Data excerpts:
★ ★ ★ ★ ★
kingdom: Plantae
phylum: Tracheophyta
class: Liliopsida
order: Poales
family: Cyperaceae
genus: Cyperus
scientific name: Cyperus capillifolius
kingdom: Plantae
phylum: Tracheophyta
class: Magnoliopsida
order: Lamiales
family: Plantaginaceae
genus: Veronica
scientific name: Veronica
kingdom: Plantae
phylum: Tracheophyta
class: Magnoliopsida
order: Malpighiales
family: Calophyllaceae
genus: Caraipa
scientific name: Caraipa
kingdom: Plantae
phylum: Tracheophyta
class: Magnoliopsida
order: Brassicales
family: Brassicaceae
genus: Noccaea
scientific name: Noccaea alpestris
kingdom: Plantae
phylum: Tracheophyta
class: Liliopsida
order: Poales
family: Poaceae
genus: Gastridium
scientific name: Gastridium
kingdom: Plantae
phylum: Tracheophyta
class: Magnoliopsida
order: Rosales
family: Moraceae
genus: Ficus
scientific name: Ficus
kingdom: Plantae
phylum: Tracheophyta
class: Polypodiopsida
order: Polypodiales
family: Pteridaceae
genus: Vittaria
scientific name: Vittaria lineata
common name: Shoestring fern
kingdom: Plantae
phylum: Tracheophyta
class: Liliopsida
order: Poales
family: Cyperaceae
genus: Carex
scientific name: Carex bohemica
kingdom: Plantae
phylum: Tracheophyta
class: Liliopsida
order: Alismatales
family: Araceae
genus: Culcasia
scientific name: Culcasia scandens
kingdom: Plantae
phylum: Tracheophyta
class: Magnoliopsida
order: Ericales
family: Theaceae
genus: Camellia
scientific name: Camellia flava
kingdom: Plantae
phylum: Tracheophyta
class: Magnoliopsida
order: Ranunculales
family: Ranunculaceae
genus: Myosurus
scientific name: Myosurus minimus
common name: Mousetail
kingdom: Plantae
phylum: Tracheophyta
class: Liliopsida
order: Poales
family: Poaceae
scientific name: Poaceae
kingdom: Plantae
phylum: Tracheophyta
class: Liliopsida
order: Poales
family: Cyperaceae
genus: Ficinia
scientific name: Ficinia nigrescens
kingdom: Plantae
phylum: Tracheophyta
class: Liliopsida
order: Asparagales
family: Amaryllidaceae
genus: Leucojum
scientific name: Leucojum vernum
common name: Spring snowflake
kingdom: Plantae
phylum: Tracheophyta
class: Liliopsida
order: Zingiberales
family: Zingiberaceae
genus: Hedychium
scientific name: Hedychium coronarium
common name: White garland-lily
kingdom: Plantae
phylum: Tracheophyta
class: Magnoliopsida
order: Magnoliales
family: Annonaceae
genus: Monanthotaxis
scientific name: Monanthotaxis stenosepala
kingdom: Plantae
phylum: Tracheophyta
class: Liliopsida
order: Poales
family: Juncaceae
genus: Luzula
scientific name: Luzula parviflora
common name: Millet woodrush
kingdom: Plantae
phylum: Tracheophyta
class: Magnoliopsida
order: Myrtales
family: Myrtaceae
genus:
★ ★ ★ ★ ★
Work required – Switch every "scientific name" in the records above to "Latin name", keeping all other lines unchanged.

The completed task –
kingdom: Plantae
phylum: Tracheophyta
class: Liliopsida
order: Poales
family: Cyperaceae
genus: Cyperus
Latin name: Cyperus capillifolius
kingdom: Plantae
phylum: Tracheophyta
class: Magnoliopsida
order: Lamiales
family: Plantaginaceae
genus: Veronica
Latin name: Veronica
kingdom: Plantae
phylum: Tracheophyta
class: Magnoliopsida
order: Malpighiales
family: Calophyllaceae
genus: Caraipa
Latin name: Caraipa
kingdom: Plantae
phylum: Tracheophyta
class: Magnoliopsida
order: Brassicales
family: Brassicaceae
genus: Noccaea
Latin name: Noccaea alpestris
kingdom: Plantae
phylum: Tracheophyta
class: Liliopsida
order: Poales
family: Poaceae
genus: Gastridium
Latin name: Gastridium
kingdom: Plantae
phylum: Tracheophyta
class: Magnoliopsida
order: Rosales
family: Moraceae
genus: Ficus
Latin name: Ficus
kingdom: Plantae
phylum: Tracheophyta
class: Polypodiopsida
order: Polypodiales
family: Pteridaceae
genus: Vittaria
Latin name: Vittaria lineata
common name: Shoestring fern
kingdom: Plantae
phylum: Tracheophyta
class: Liliopsida
order: Poales
family: Cyperaceae
genus: Carex
Latin name: Carex bohemica
kingdom: Plantae
phylum: Tracheophyta
class: Liliopsida
order: Alismatales
family: Araceae
genus: Culcasia
Latin name: Culcasia scandens
kingdom: Plantae
phylum: Tracheophyta
class: Magnoliopsida
order: Ericales
family: Theaceae
genus: Camellia
Latin name: Camellia flava
kingdom: Plantae
phylum: Tracheophyta
class: Magnoliopsida
order: Ranunculales
family: Ranunculaceae
genus: Myosurus
Latin name: Myosurus minimus
common name: Mousetail
kingdom: Plantae
phylum: Tracheophyta
class: Liliopsida
order: Poales
family: Poaceae
Latin name: Poaceae
kingdom: Plantae
phylum: Tracheophyta
class: Liliopsida
order: Poales
family: Cyperaceae
genus: Ficinia
Latin name: Ficinia nigrescens
kingdom: Plantae
phylum: Tracheophyta
class: Liliopsida
order: Asparagales
family: Amaryllidaceae
genus: Leucojum
Latin name: Leucojum vernum
common name: Spring snowflake
kingdom: Plantae
phylum: Tracheophyta
class: Liliopsida
order: Zingiberales
family: Zingiberaceae
genus: Hedychium
Latin name: Hedychium coronarium
common name: White garland-lily
kingdom: Plantae
phylum: Tracheophyta
class: Magnoliopsida
order: Magnoliales
family: Annonaceae
genus: Monanthotaxis
Latin name: Monanthotaxis stenosepala
kingdom: Plantae
phylum: Tracheophyta
class: Liliopsida
order: Poales
family: Juncaceae
genus: Luzula
Latin name: Luzula parviflora
common name: Millet woodrush
kingdom: Plantae
phylum: Tracheophyta
class: Magnoliopsida
order: Myrtales
family: Myrtaceae
genus:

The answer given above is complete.